Introduction to ILM Web Services

The ILM Web Service is based on two key standard protocols: WS-Transfer and WS-Enumeration.

When we describe the two protocols we must be careful to distinguish the “request” and the “response.” In our discussions, we assume that there is one client communicating with the ILM Service, and we assume that the ILM Service acts as a server. A request is a message sent from the client to the server. Each request in the context of ILM’s web services has an operation or action which the client is requesting the ILM Service to perform. The ILM service processes the request and then returns a response. A response is a message sent from the server to the client. Please read ILM’s official documentation to understand the very interesting and powerful workflows that get fired when the ILM Service processes requests. These workflows are an excellent extensibility point in ILM in their own right. We will discuss them after covering the web services.

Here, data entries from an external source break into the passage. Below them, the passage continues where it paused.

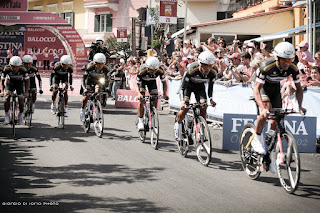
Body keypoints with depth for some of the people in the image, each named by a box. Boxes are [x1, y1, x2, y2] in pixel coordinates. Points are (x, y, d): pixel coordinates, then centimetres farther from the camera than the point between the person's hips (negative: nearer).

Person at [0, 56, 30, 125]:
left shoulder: (23, 70, -31)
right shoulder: (6, 69, -30)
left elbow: (27, 81, -18)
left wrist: (26, 92, -27)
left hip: (19, 84, 0)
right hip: (10, 83, 0)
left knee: (21, 99, -15)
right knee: (7, 98, -20)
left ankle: (21, 114, 10)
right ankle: (6, 115, -2)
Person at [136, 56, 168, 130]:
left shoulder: (160, 71, -33)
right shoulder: (142, 71, -39)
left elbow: (164, 82, -20)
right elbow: (137, 84, -29)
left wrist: (164, 93, -37)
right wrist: (139, 93, -49)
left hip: (152, 81, 2)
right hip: (142, 81, -2)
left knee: (155, 101, -8)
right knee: (141, 101, -18)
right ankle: (140, 122, -12)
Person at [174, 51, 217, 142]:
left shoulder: (213, 72, -26)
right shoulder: (192, 69, -37)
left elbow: (210, 85, -9)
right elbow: (184, 85, -28)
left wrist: (210, 98, -20)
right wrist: (184, 101, -36)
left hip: (200, 86, 3)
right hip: (188, 85, -3)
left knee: (203, 108, -10)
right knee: (185, 108, -15)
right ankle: (178, 124, 14)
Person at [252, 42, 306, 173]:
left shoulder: (293, 68, -23)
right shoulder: (267, 66, -36)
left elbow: (298, 88, -10)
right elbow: (257, 89, -38)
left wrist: (300, 106, -24)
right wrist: (263, 108, -51)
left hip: (275, 90, 4)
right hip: (262, 88, -4)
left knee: (275, 123, -2)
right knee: (267, 110, -33)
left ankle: (269, 153, 13)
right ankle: (257, 139, -14)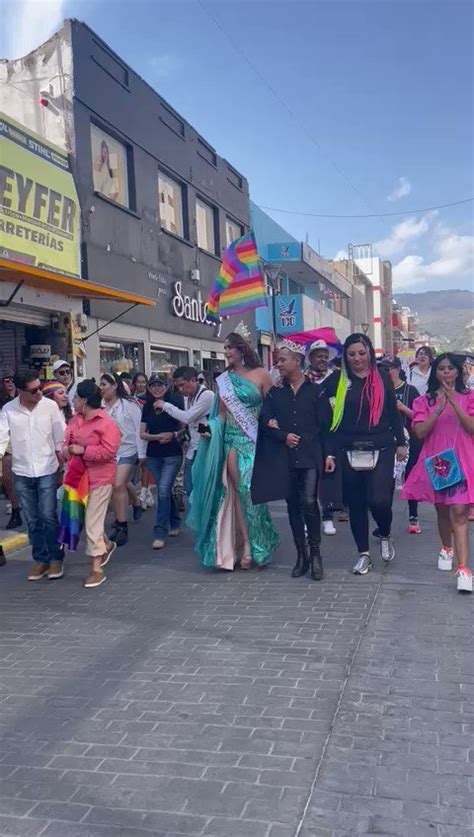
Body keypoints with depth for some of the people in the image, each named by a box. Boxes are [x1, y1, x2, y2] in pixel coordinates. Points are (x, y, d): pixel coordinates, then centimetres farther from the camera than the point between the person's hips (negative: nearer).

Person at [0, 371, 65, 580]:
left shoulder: (50, 406, -7)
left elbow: (60, 438, -1)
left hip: (47, 471, -2)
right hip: (22, 473, 2)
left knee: (48, 516, -2)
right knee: (32, 520, 9)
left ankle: (55, 558, 14)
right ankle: (40, 559, 22)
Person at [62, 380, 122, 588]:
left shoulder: (106, 423, -16)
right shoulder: (75, 419, 8)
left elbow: (109, 451, -22)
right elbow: (68, 440, 18)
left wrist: (83, 450, -22)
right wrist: (66, 449, -6)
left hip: (100, 478, -8)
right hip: (79, 476, 8)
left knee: (92, 522, -6)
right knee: (87, 517, 19)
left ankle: (96, 569, 3)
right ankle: (106, 545, 45)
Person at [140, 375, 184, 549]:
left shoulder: (174, 403, -5)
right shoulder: (147, 407, 8)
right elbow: (142, 434, 5)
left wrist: (174, 435, -20)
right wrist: (158, 436, -12)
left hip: (172, 454, -5)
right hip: (153, 455, 5)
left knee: (164, 490, -14)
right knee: (164, 491, 13)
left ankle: (160, 533, -9)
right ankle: (175, 523, 31)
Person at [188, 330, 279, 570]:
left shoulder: (260, 375, 0)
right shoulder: (224, 380, 11)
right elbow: (222, 413, 11)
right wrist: (211, 428, -7)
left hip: (255, 441, -3)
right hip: (232, 441, 3)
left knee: (250, 491, -7)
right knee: (238, 492, 0)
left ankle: (255, 547, 9)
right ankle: (245, 548, 8)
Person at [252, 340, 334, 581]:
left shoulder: (316, 392, 3)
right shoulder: (274, 393, 10)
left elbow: (326, 424, 1)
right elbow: (264, 423, 5)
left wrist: (329, 454, -6)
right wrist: (283, 436, -11)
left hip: (310, 457, -3)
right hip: (284, 459, 3)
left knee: (309, 502, -15)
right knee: (293, 505, 7)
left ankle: (315, 552, 3)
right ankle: (301, 555, 18)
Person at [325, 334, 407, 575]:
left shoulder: (382, 379, 5)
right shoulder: (337, 380, 3)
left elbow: (393, 413, 10)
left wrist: (401, 443, 9)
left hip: (380, 449, -1)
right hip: (349, 451, 1)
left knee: (378, 500, -10)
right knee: (355, 502, 7)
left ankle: (385, 536, 23)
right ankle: (363, 554, 22)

The two protocols of interest, WS-Transfer and WS-Enumeration, specify the way in which a service performs operations – the verbs, so to speak. They provide operations like “Get”, “Delete”, and “Enumerate.” However, the protocols do not specify the way in which a service represents data – the nouns. In ILM we chose to represent ILM object instances as XML elements. Recall from our terminology above that an object has a collection of attributes. Let’s say that a Person object has attributes “first name,” “last name,” “display name.” The object instance may be represented in the protocols as such:

<Person>

<FirstName>Samantha</FirstName>

<LastName>Smith</LastName>

<DisplayName>Sam Smith</DisplayName>

</Person>

Please note that we say “Person” is an object and “FirstName”, “LastName”, and “DisplayName” are attributes. It is important to note that we do not represent attributes as XML Attributes but instead we represent them as child XML Elements. Also, please note that ILM “2” has a “flat” schema. That is, attributes may only be simple data types and thus you cannot nest data. For instance, the following cannot happen:

<Group>

<Members>

<Person/>

<Person/>

</Members>

</Group>

Instead, you must refer to other objects using the reference data type:

<Group>

<Member>[ReferenceId]</Member>

<Member>[ReferenceId]</Member>

</Group>

In a later topic (Topic #14) we’ll discuss how to get ILM’s schema for XML representations.

In addition to the default XML representations of ILM objects, we also created an extension to WS-Transfer for representing individual attributes.  We call the extension Transfer Extensions for Identity Management Operations or TEIMO for short. TEIMO is useful when a client only wants a specific subset of all attributes and wishes to save space on transferring attributes across the wire. A representation of an ILM object using the extensions may look like the following:

<PartialAttribute>

<AttributeType>FirstName</AttributeType>

<AttributeValue><rm:FirstName>Samantha</rm:FirstName></AttributeValue>

</PartialAttribute>

Please note that the representation using the extension depends on the object instance and attributes requested. In the previous example, it appears the client only requested the “FirstName” attribute of a Person object. A client consuming the extension response must know that the returned object instance is a Person whereas a client consuming the default response may look at the parent XML element to determine it’s a Person object. We will cover the extension in more depth in a later post (Topic #12).